When the period of pre-treatment has finished the seed should be ready to be planted. Small quantities can be sown in pots or seed trays filled with a good quality compost and cover them with a thin layer of compost no more than 1cm deep. For larger quantities it is easiest to sow the seeds in a well prepared seedbed outdoors once the warm and cold pre-treatments have finished and wait for the seedlings to appear.
Seeds that did not germinate can have the whole warm and cold process repeated again to enable more seeds to germinate.
Do not expose newly sown seeds to high temperatures (above 25 Celsius). Keep the seedlings well watered and weed free. Growth in the first year is usually between 20 and 50cm depending on the time of germination and cultural techniques and developing seedlings are usually trouble free.

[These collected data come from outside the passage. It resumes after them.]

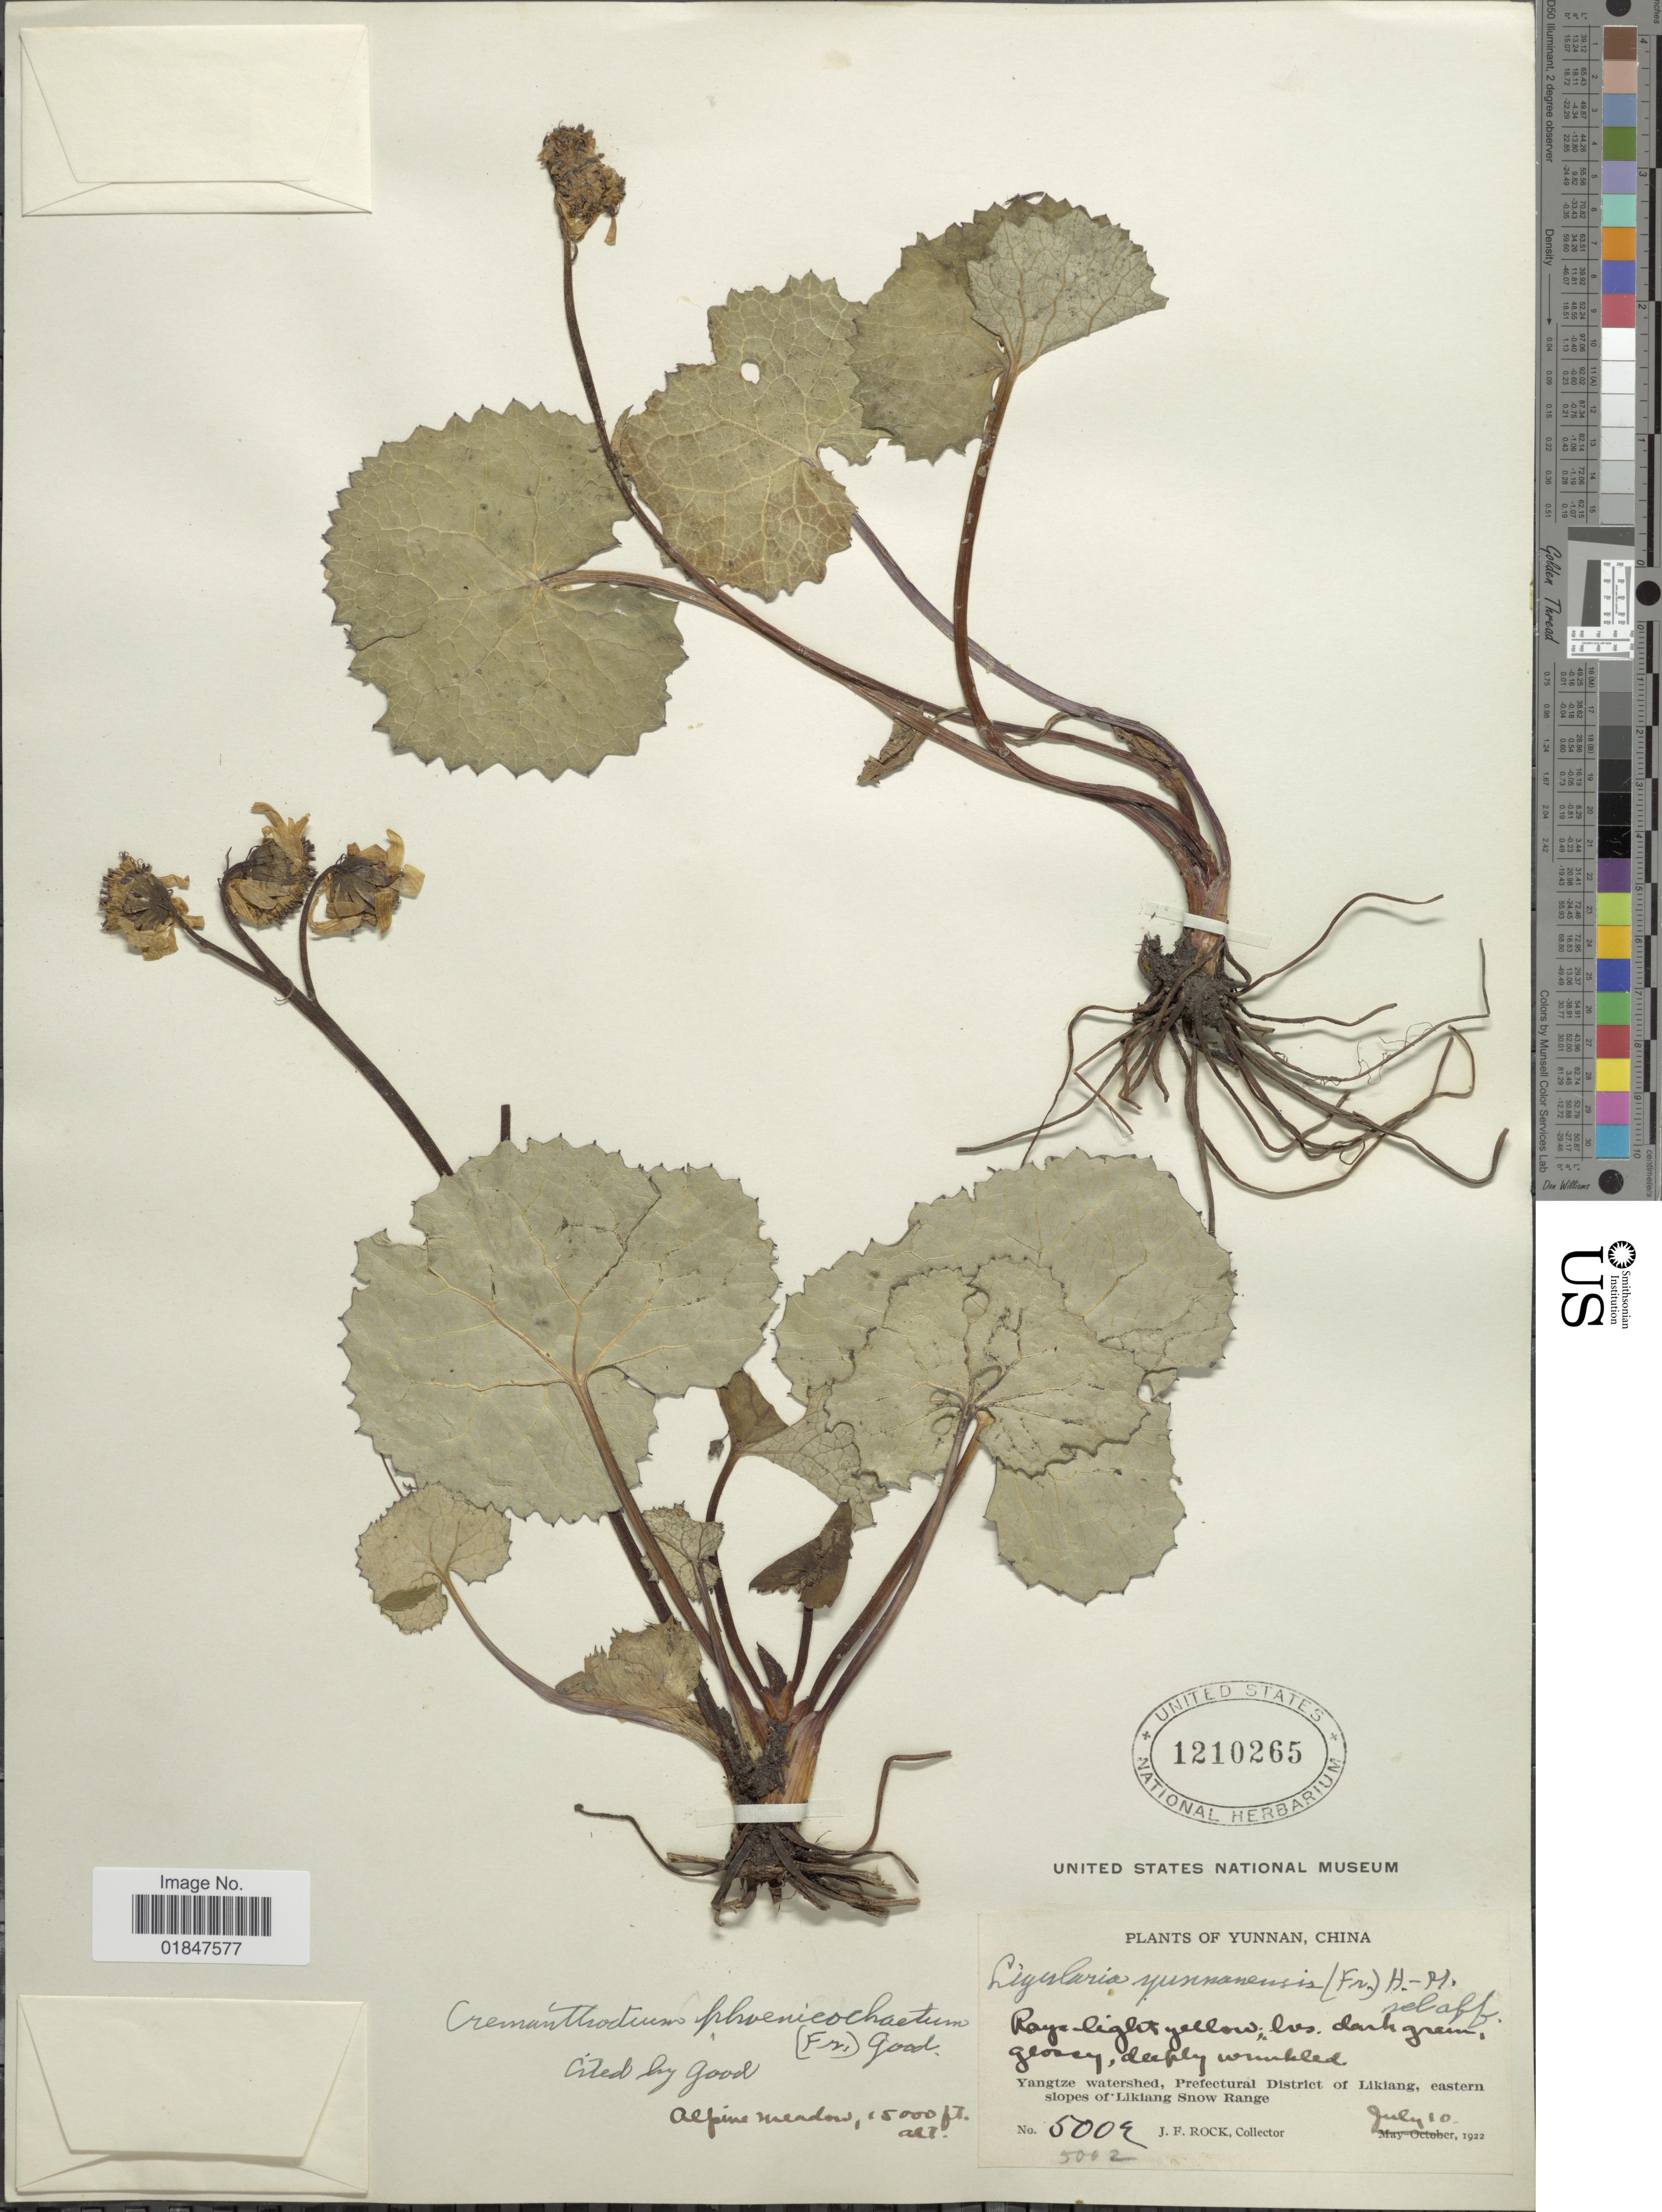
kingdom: Plantae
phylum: Tracheophyta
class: Magnoliopsida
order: Asterales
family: Asteraceae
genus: Ligularia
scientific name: Ligularia phoenicochaeta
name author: (Franch.) S.W. liu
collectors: J. Rock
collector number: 5002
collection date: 1922-07-10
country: China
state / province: Yunnan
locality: Yangtze watershed, Prefectural District of Likiang, eastern slopes of Likiang Snow Range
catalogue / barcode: US 1210265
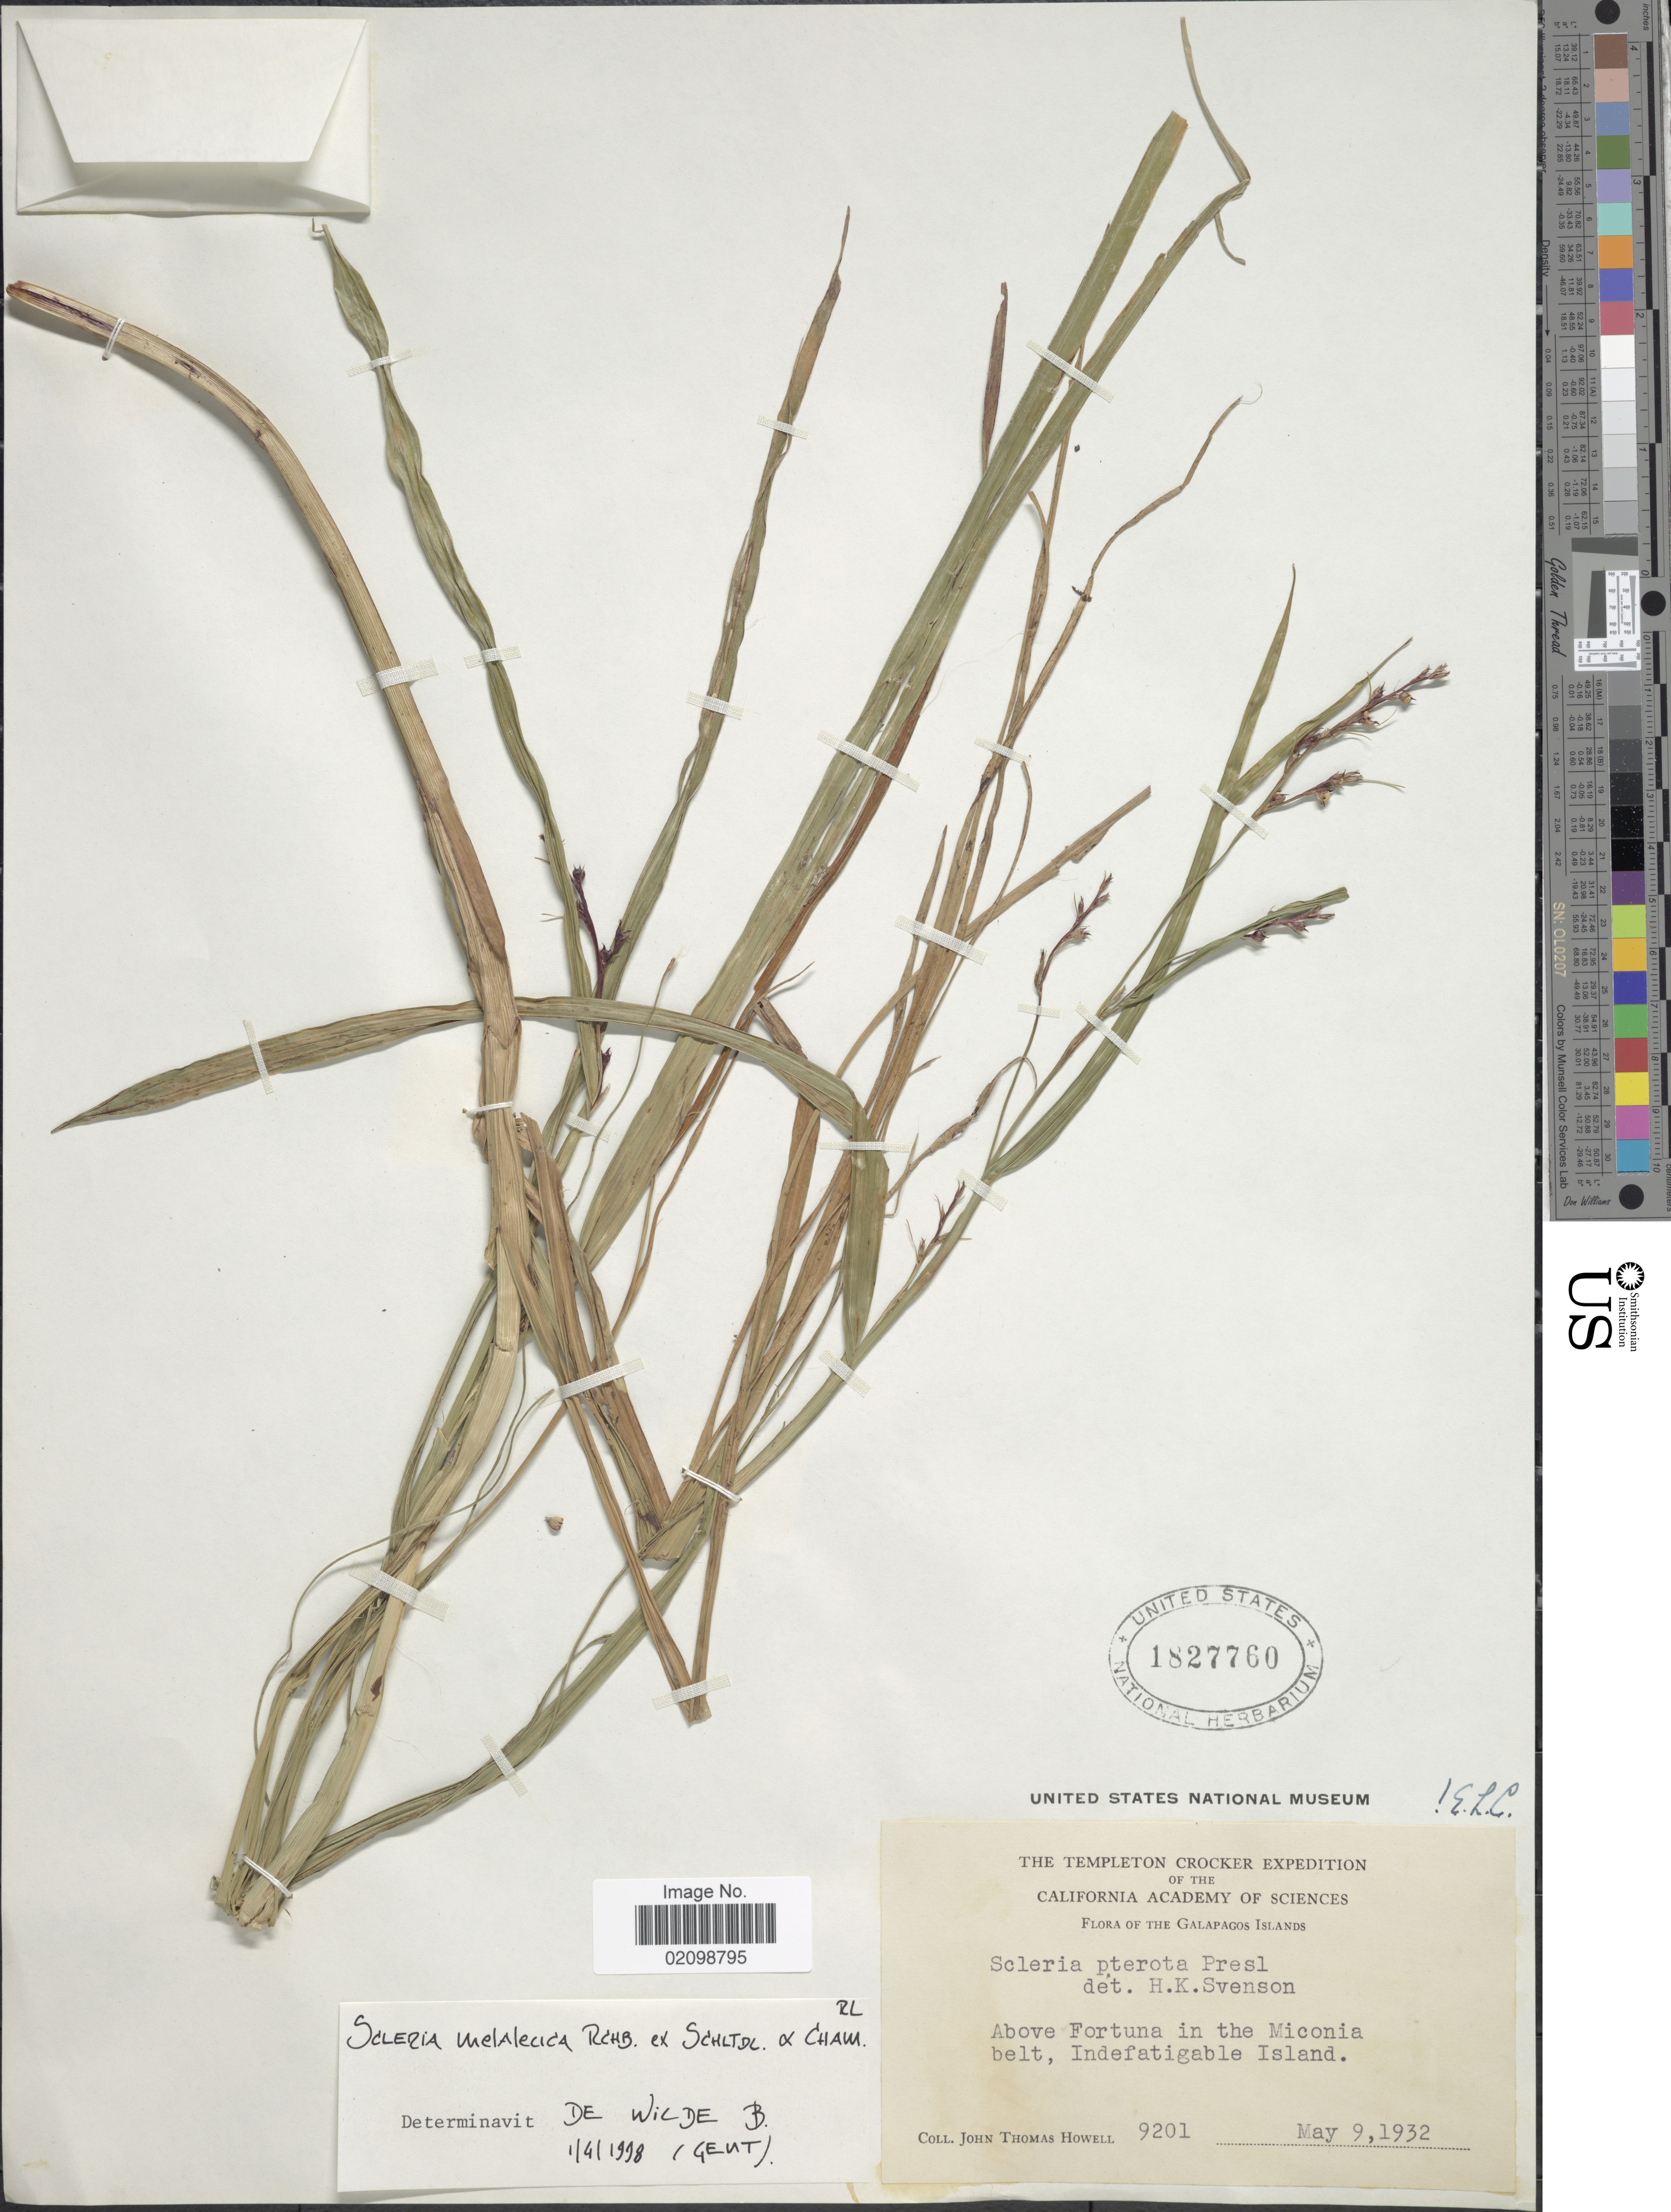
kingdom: Plantae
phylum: Tracheophyta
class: Liliopsida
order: Poales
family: Cyperaceae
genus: Scleria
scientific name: Scleria gaertneri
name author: Raddi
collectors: J. T. Howell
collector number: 9201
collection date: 1932-05-09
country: Ecuador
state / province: Colón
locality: Galapagos Islands, Above Fortuna in the Miconia belt, Indefatigable Island.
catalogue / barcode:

|Scarification / Stratification||First prepare a free draining substrate into which the seeds are to be mixed; this can be a 50/50 mixture of compost and sharp sand, or perlite, vermiculite. The chosen substrate needs to be moist (but not wet), if you can squeeze water out of it with your hand it is too wet and your seeds may drown and die. Mix the seeds into the substrate, making sure that there is enough volume of material to keep the seeds separated. Place the seed mixture into a clear plastic bag (freezer bags, especially zip-lock bags are very useful for this -provided a little gap is left in the seal for air exchange) If it is not a zip-lock type bag it needs to be loosely tied. Then write the date on the bag so that you know when the pre-treatment was started.
The seeds first require a period of warm pre-treatment and need to be kept in temperatures of 20 Celsius (68F) for a period of at least 8 weeks - it is not critical if it lasts a week or two longer than this. During this time make sure that the pre-treatment medium does not dry out at any stage or it will be ineffective!
Next, the seeds require a cold period to break the final part of the dormancy, this is easily achieved by placing the bag in the fridge at (4 Celsius or 39F) for at least 12 weeks (although it can take as many as 16 weeks for signs of germination to show). It is quite possible for the seeds to germinate in the bag at these temperatures when they are ready to do so, if they do, just remove them from the bag and carefully plant them up.